Model Diversity and Model Hierarchies
"A" hierarchy, or "the" hierarchy?
I wanted to follow up my last post with an addendum on model diversity. Increases in compute have led to increases in diversity of both state-of-the-art models and simpler/more idealized models.
For “production”-level models — models used for weather forecasting and climate projections — increased diversity seems like an unambiguous positive. For these tasks we are trying to optimize over so many sources of uncertainty that the more models, and the more modeling approaches, the better. One could worry about resource allocation (how much diversity is too much?), but the current situation seems reasonable.
For research models the situation is more complicated. In 2005, Isaac Held wrote an influential essay on “The Gap between Simulation and Understanding in Climate Modeling”. This essay is often read as being about the concept of model hierarchies in general, but Isaac makes a sharper point about hierarchies of “lasting value”. In other words, establishing reference hierarchies for certain classes of problem that can be widely used and built on;. The benefits of using “the” hierarchy to study the Hadley circulation rather than “a” hierarchy. (Pengcheng Zhang recently derived some new analytical solutions for the Hadley circulation in a model that could be at the base of this hierarchy.)
Much (most?) scientific progress is made by simplifying a system down to a level at which we can understand it, then systematically adding complexity back in. So of course model hierarchies — collections of models of different complexity— are a good idea for studying the climate. The problem is it’s hard to compare the results of different studies if everyone uses a different model hierarchy. This leads to a conceptual question of which results are robust, and a practical question of which results are reproducible.
Isaac pointed out that in biology, where there is a nearly limitless number of organisms to study, “model organisms” exist that are widely studied, such as the E. coli bacteria. Progress in biology would probably be a lot slower if every lab used their own bacteria, even if that organism was better suited to their research interests.

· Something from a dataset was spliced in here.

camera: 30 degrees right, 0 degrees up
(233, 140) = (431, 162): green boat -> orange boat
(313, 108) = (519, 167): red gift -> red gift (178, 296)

The easy availability of compute has led to a drift in this direction, as it’s easy to spin up different models or different model configurations depending on your interest. One area this shows up is tropical atmospheric dynamics, where many different models (SAM, WRF, DAM, …) and configurations are used. The huge uncertainties in things like cloud microphysics make it hard to compare results from different models, or even the same models with different parameter settings.
In midlatitude dynamics, which is one of the most mature parts of the field with a very well established model hierarchy, you still find bespoke set-ups. As just one example, Polvani and Kushner added a more realistic stratosphere to the standard Held-Suarez model, which led to variants with their own choices of transition height and topography, each drifting a bit further from the original Held-Suarez formulation.
The rise of MIPs (Model Intercomparison Projects) has been one response to this diversity. But these ask the opposite question of what behavior is robust across all model variants, rather than probing a single model or set of models deeply. Projects like RCEMIP have had huge impacts, but they represent a different approach.
One way of thinking about this is as a coordination problem across the field of trying to balance the benefits of model diversity (exploring parameter space, establishing robust results) with the benefits of reference models (reproducibility, depth of investigation). The availability of compute has made the former easier, and naturally pushed us in this direction. And of course many of the problems we are interested in do have huge uncertainties associated with them. Each new model formulation is a bet on which physical processes matter most, and progress is often made when a clever new model is introduced.
But that doesn’t mean the current balance is right. In fact, developing reference hierarchies for studying small-scale RCE, or warming trends in the eastern Pacific, could be viewed as opportunities to sharpen our thinking about these problems. The process of agreeing on a hierarchy – deciding which processes to include and which approximations/abstractions matter – would be a way of clarifying what we know and which questions we want to answer. Just creating these hierarchies could represent progress. MIPs will remain essential, but it might be worth spending a little less time on them and a little more time building shared reference hierarchies for particular classes of problem.